Trip Hawkins resigns from Digital Chocolate amid lay off rumors, mobile gaming bubble comes tumbling back down to Earth.

Trip Hawkins has announced he will step down as CEO of Digital Chocolate, the social and mobile games company he founded eight years ago. The news comes along with still unconfirmed reports that the company laid off 180 employees and closed offices in Mexicali, St. Petersburg, Armenia, and Bothell, Washington. 

“For its next stage of growth, Digital Chocolate is narrowing its focus and it made sense to get more streamlined,” Hawkins wrote in a blog post confirming his departure. Hawkins said he will continue to work with the company in a consulting and advisory capacity.

Founded in 2003, when Facebook and iOS games were all but inconceivable to most people, Digital Chocolate helped build up the commercial viability of mobile and social at a time when most in games were debating whether Xbox 360 and PlayStation 3 would come out at the same time.

Hawkins has a legacy of building businesses during transformative periods–from an early tenure at Apple, to his co-founding Electronic Arts, to his predicting the multimedia entertainment box in the living room with the prophetic but doomed 3DO. Digital Chocolate helped prove there was real money to be made in mobile and social, and, likewise, their struggles may point out another serious challenge for the industry: making money from a large user base. 
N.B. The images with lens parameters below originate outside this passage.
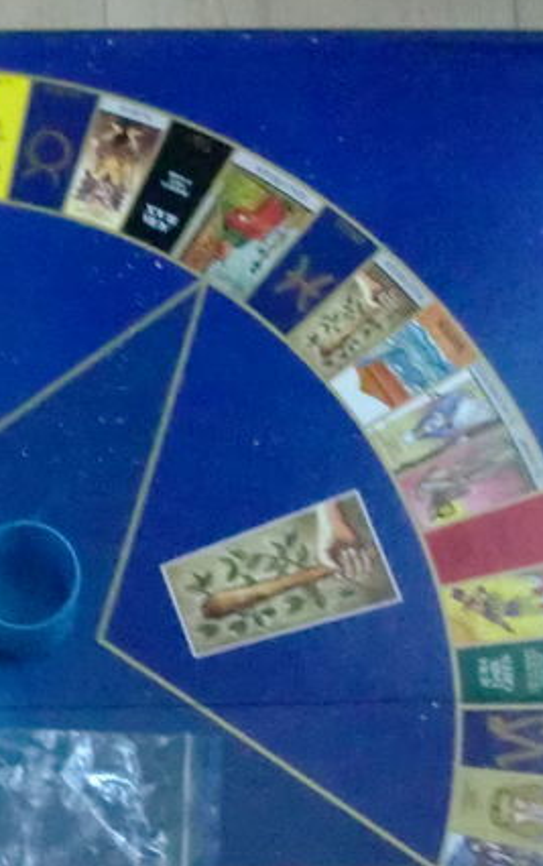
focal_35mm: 87
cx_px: -92
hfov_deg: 14.6
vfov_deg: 23.3
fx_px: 2056
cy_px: 752
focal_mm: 6.3
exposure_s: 1/40
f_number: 3.1
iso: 1600
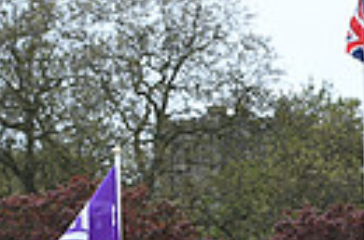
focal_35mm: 412
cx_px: 708
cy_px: 502
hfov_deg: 4.9
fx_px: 4156
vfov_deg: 3.3
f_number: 4.5
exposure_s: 1/1250
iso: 320
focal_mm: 92
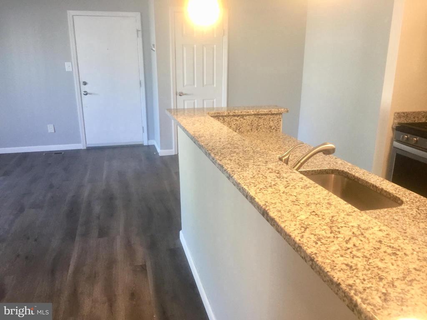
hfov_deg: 61.7
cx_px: 214
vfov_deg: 48.2
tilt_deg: -15.1
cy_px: 160
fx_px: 358
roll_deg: +0.2
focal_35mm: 29
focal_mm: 4.15
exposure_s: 1/30
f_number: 2.2
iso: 100
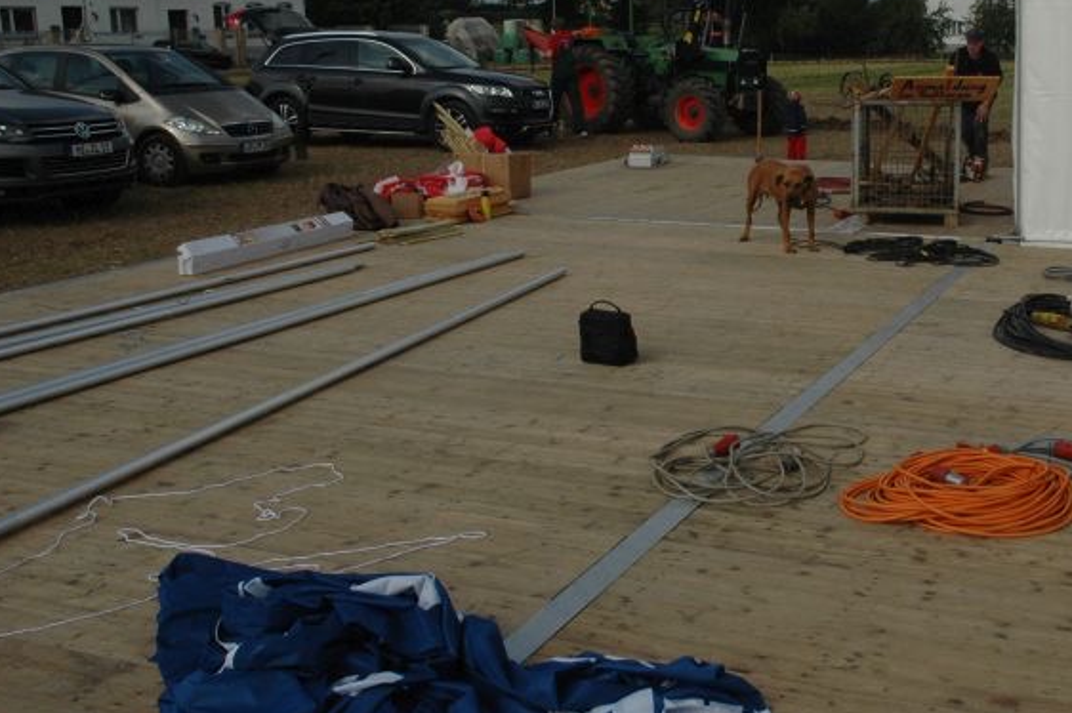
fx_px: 1399
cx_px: 740
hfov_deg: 41.2
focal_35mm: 47
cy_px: 294
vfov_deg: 28.6
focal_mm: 22
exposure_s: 1/640
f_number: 13
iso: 400
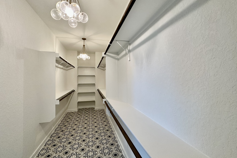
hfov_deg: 100.4
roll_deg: +0.1
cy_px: 77
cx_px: 116
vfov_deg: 77.3
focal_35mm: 15
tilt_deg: +0.9
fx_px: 99
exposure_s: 1/120
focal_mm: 2.22
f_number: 2.2
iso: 250
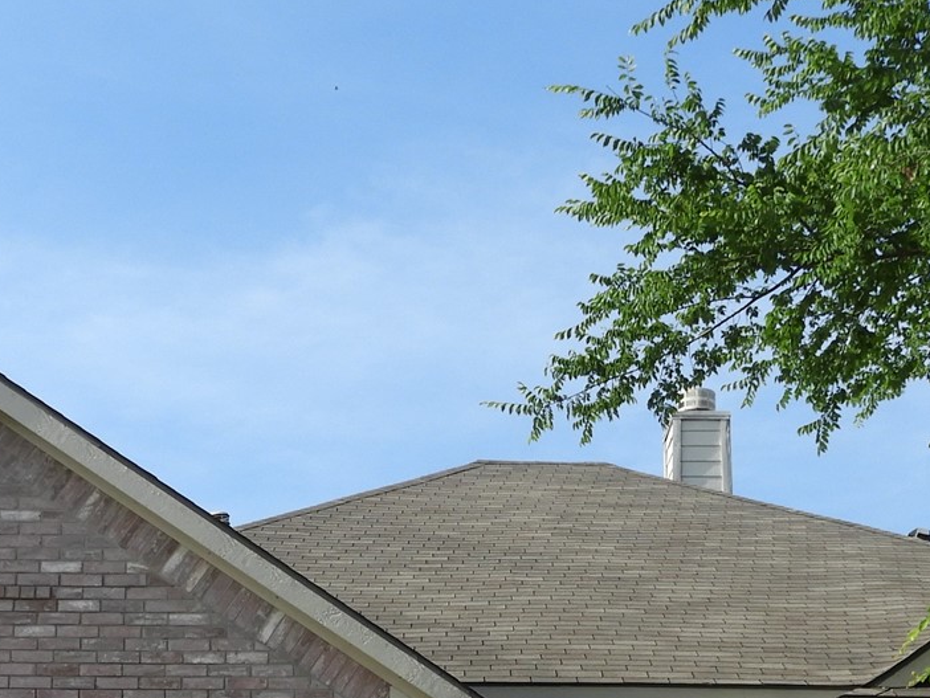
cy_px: 739
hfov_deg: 27.8
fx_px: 1881
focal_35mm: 70
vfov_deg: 20.2
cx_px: 489
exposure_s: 1/1000
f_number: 3.3
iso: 100
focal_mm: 4.3
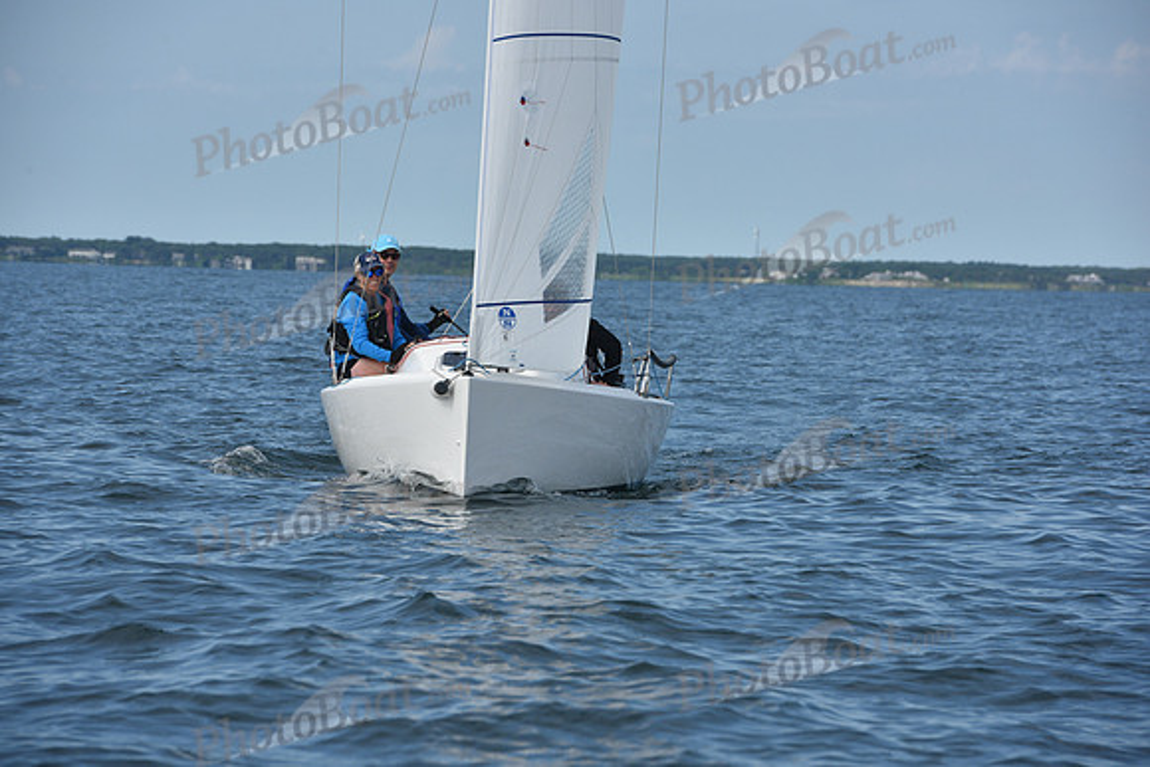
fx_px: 6390
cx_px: 575
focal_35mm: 200
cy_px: 384
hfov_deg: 10.3
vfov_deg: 6.9
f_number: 9
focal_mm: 200
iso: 320
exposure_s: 1/1250
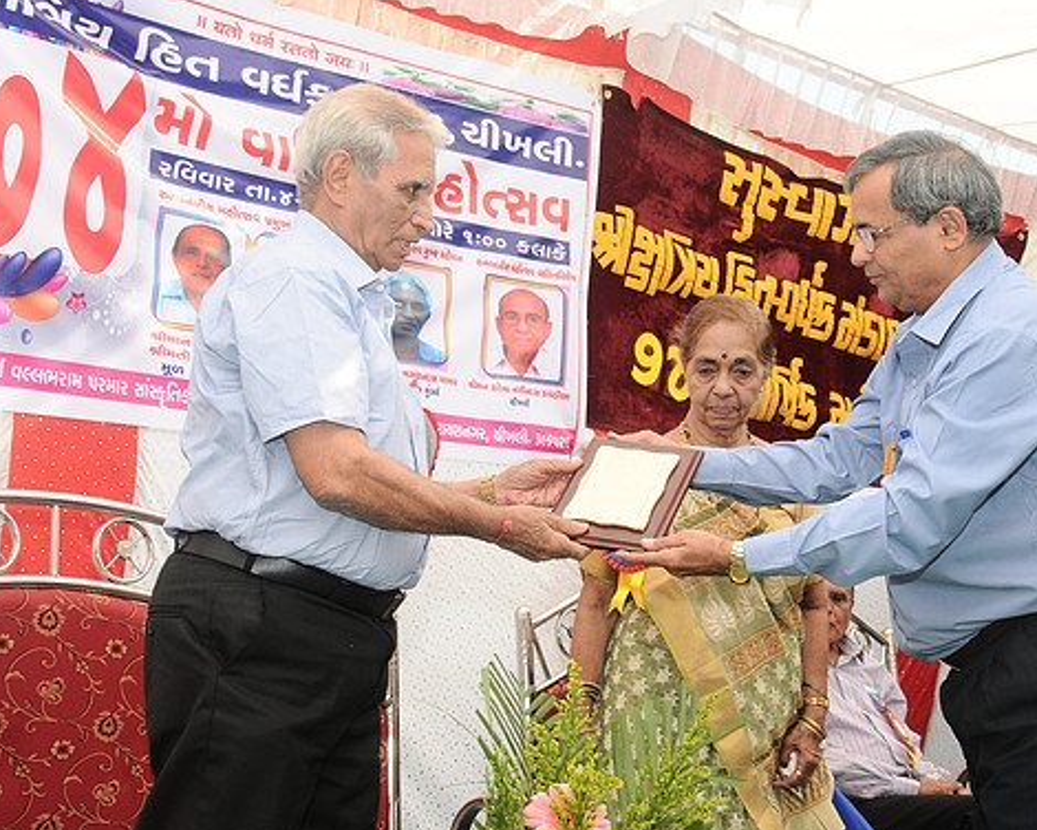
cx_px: 622
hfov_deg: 35.9
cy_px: 421
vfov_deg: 29.1
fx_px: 1596
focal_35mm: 52
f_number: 13
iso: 640
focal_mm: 30
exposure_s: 1/125
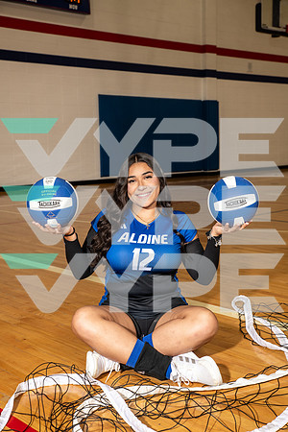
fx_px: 600
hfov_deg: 27.0
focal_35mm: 50
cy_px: 216
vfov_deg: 39.6
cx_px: 144
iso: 320
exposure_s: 1/250
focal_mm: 50
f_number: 6.3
The company’s most successful current game, Galaxy Life, has 1.7 million monthly users, yet the company has struggled to fund itself from money from the money its games generate, turning to venture capital instead. On the heels of Facebook’s IPO stumble, and the announcement of Rovio’s yearly revenue of $106 million for 2011, it seems that the earning potential for mobile and social games is an order of magnitude smaller than the raw volume of players its capable of attracting. 

If the bubble isn’t bursting, it certainly seems to be falling back to Earth.